■ TASK BRIEF ■
Print every entry below exactly, leaving out the pictures.

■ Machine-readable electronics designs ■
######

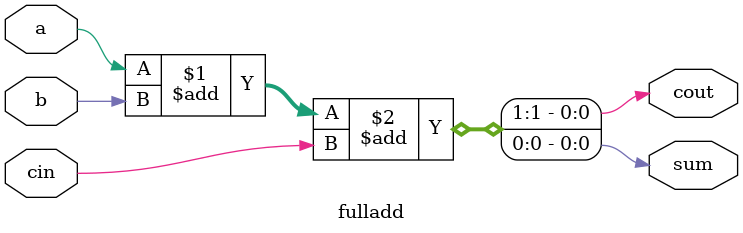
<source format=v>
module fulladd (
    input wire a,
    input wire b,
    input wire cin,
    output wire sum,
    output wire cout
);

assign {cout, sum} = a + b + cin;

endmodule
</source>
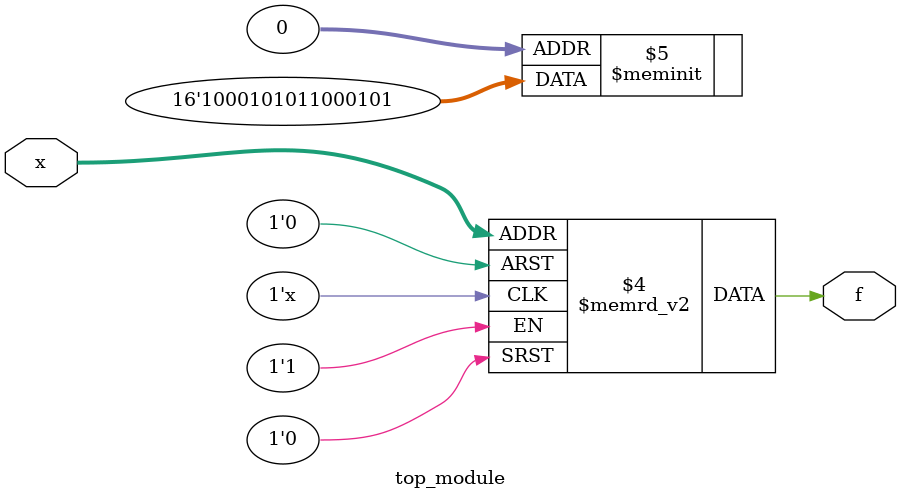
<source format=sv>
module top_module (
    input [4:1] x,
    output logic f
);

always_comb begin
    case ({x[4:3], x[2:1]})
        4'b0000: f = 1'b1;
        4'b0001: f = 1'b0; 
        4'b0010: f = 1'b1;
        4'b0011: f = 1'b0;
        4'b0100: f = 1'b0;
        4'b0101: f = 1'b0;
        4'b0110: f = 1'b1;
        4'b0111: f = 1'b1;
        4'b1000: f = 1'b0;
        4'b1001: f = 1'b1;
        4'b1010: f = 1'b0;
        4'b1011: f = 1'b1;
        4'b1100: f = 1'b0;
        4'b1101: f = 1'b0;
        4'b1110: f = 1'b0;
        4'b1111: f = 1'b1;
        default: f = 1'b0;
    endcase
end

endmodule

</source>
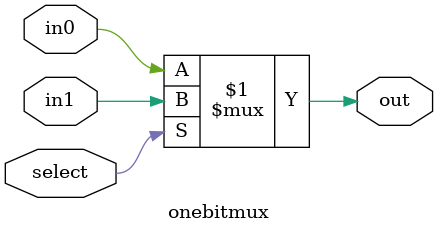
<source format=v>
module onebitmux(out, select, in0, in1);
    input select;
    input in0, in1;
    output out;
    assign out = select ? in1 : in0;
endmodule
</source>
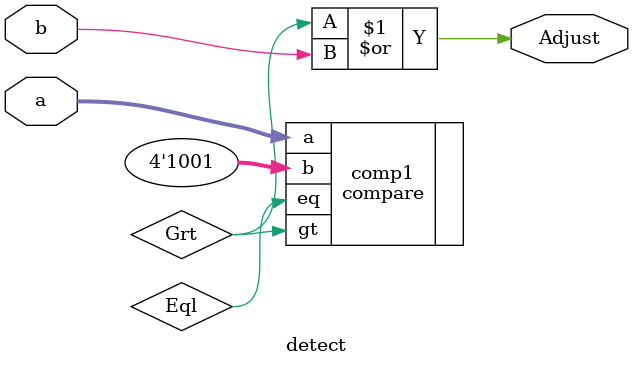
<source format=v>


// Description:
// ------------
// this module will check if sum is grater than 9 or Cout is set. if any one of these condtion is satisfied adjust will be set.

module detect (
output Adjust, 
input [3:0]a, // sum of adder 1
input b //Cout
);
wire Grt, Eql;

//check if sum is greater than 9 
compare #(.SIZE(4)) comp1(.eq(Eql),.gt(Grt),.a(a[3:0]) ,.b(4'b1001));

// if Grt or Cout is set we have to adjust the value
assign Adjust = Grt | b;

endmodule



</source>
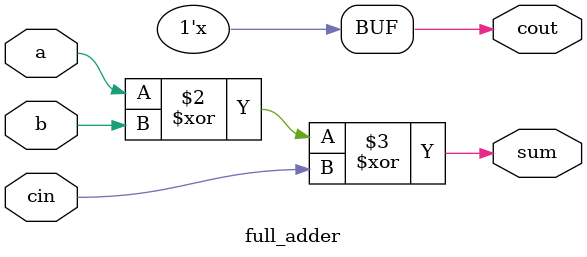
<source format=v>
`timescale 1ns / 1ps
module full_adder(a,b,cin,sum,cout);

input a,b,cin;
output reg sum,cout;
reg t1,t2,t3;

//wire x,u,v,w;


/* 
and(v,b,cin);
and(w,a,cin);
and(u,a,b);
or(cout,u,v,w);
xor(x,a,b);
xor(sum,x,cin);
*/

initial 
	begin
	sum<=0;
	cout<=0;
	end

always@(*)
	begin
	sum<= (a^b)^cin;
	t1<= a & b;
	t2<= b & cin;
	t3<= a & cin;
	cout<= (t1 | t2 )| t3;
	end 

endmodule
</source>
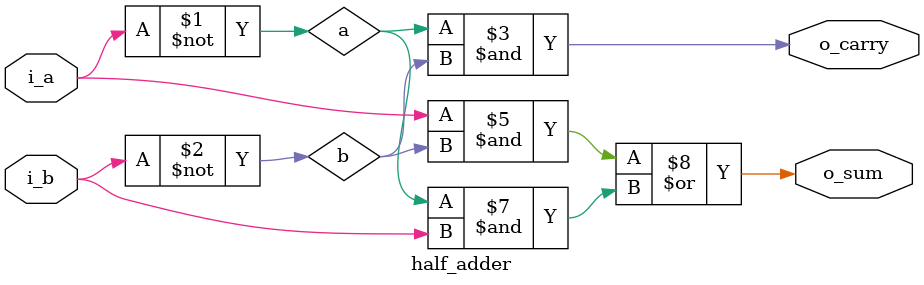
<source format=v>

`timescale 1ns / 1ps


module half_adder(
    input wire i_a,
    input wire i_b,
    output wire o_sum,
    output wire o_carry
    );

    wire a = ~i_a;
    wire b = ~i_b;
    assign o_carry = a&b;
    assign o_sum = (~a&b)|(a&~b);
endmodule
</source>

######

■ RESPONSE AREA ■
<source format=v>
module fulladd (
    input wire a,
    input wire b,
    input wire cin,
    output wire sum,
    output wire cout
);

assign {cout, sum} = a + b + cin;

endmodule
</source>
<source format=sv>
module top_module (
    input [4:1] x,
    output logic f
);

always_comb begin
    case ({x[4:3], x[2:1]})
        4'b0000: f = 1'b1;
        4'b0001: f = 1'b0; 
        4'b0010: f = 1'b1;
        4'b0011: f = 1'b0;
        4'b0100: f = 1'b0;
        4'b0101: f = 1'b0;
        4'b0110: f = 1'b1;
        4'b0111: f = 1'b1;
        4'b1000: f = 1'b0;
        4'b1001: f = 1'b1;
        4'b1010: f = 1'b0;
        4'b1011: f = 1'b1;
        4'b1100: f = 1'b0;
        4'b1101: f = 1'b0;
        4'b1110: f = 1'b0;
        4'b1111: f = 1'b1;
        default: f = 1'b0;
    endcase
end

endmodule

</source>
<source format=v>
module onebitmux(out, select, in0, in1);
    input select;
    input in0, in1;
    output out;
    assign out = select ? in1 : in0;
endmodule
</source>
<source format=v>


// Description:
// ------------
// this module will check if sum is grater than 9 or Cout is set. if any one of these condtion is satisfied adjust will be set.

module detect (
output Adjust, 
input [3:0]a, // sum of adder 1
input b //Cout
);
wire Grt, Eql;

//check if sum is greater than 9 
compare #(.SIZE(4)) comp1(.eq(Eql),.gt(Grt),.a(a[3:0]) ,.b(4'b1001));

// if Grt or Cout is set we have to adjust the value
assign Adjust = Grt | b;

endmodule



</source>
<source format=v>
`timescale 1ns / 1ps
module full_adder(a,b,cin,sum,cout);

input a,b,cin;
output reg sum,cout;
reg t1,t2,t3;

//wire x,u,v,w;


/* 
and(v,b,cin);
and(w,a,cin);
and(u,a,b);
or(cout,u,v,w);
xor(x,a,b);
xor(sum,x,cin);
*/

initial 
	begin
	sum<=0;
	cout<=0;
	end

always@(*)
	begin
	sum<= (a^b)^cin;
	t1<= a & b;
	t2<= b & cin;
	t3<= a & cin;
	cout<= (t1 | t2 )| t3;
	end 

endmodule
</source>
<source format=v>

`timescale 1ns / 1ps


module half_adder(
    input wire i_a,
    input wire i_b,
    output wire o_sum,
    output wire o_carry
    );

    wire a = ~i_a;
    wire b = ~i_b;
    assign o_carry = a&b;
    assign o_sum = (~a&b)|(a&~b);
endmodule
</source>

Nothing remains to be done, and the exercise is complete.